His remarks came just ahead of Mr. Trump’s Thursday meeting with South Korea’s new President, Moon Jae-in. President Moon has publicly vowed to stand firmly with Trump against North Korea, but in the past, Moon has advocated for an Obama style, softer gentler approach toward the communist regime. Moon said in comments prior to Mr. Trump’s visit, “Together we will achieve the dismantlement of North Korea’s nuclear program, peace on the Korean Peninsula and eventually peace in Northeast Asia.”
Talks between Moon and Trump are slated to begin with dinner tonight then continue with formal discussions on Friday. The talks are destined to be somewhat tense between the two men, as China is urging Mr. Trump into direct negotiations with the North. But it is doubtful that President Trump will consider that option due to North Korea’s record on keeping promises made in negotiations. Plus Mr. Trump has grown frustrated with Beijing over what he sees as less than total commitment in applying economic pressure on the North.

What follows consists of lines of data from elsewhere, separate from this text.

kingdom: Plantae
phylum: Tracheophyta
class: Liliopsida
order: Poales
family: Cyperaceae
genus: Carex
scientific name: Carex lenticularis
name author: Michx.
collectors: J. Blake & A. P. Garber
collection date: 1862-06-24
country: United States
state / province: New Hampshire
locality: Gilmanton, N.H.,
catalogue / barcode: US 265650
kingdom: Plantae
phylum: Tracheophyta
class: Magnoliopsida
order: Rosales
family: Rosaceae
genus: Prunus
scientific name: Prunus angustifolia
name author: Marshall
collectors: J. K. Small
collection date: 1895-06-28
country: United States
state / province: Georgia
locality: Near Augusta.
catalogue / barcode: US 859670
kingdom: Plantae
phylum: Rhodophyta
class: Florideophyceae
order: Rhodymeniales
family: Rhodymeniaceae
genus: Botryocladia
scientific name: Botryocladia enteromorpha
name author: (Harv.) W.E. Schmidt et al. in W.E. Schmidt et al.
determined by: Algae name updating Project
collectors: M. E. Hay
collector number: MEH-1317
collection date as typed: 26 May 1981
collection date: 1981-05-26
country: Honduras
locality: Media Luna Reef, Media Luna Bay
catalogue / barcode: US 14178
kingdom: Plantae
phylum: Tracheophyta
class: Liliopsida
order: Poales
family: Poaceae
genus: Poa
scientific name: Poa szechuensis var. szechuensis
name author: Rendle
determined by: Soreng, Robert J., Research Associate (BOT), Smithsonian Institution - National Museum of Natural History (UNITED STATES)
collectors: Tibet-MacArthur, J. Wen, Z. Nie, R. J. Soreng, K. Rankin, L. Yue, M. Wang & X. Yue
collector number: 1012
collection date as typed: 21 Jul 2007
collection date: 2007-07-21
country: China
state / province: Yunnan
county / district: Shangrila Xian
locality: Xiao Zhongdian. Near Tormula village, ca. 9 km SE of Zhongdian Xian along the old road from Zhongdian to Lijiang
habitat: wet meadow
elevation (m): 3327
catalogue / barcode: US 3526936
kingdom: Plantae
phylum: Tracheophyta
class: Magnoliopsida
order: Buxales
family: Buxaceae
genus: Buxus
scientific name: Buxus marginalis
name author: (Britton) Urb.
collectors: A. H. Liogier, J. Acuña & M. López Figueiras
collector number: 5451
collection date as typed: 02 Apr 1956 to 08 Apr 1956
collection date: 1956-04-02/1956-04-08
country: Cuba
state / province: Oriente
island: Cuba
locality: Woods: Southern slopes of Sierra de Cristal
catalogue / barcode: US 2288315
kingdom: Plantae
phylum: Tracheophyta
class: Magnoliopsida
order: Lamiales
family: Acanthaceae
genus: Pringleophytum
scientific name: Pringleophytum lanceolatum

Meanwhile, the North shows no desire to restart talks on abandoning its outlawed nuclear weapons program. Moon told The Washington Post that Kim Jong Un is “unreasonable” and “very dangerous” and that outside pressure was necessary. However, Moon also said sanctions would not end the current situation, that “under the right conditions,” dialog would also be necessary.
Another area of contention between Trump and Moon is the deployment of the THAAD Missile system. Moon, who opposed the system before he became president, has ordered an environmental review before allowing additional deployment of launchers for the THAAD system. South Korean officials say they are not placating China or reversing the decision to deploy the system, something which risks angering Washington.
Since the release and death of Otto Warmbler the U.S. has stepped up shows of military force near the Korean Peninsula. Warmbler, a university student, had spent 17 months in detention for stealing a propaganda poster. The North still holds three other Americans and six South Koreans.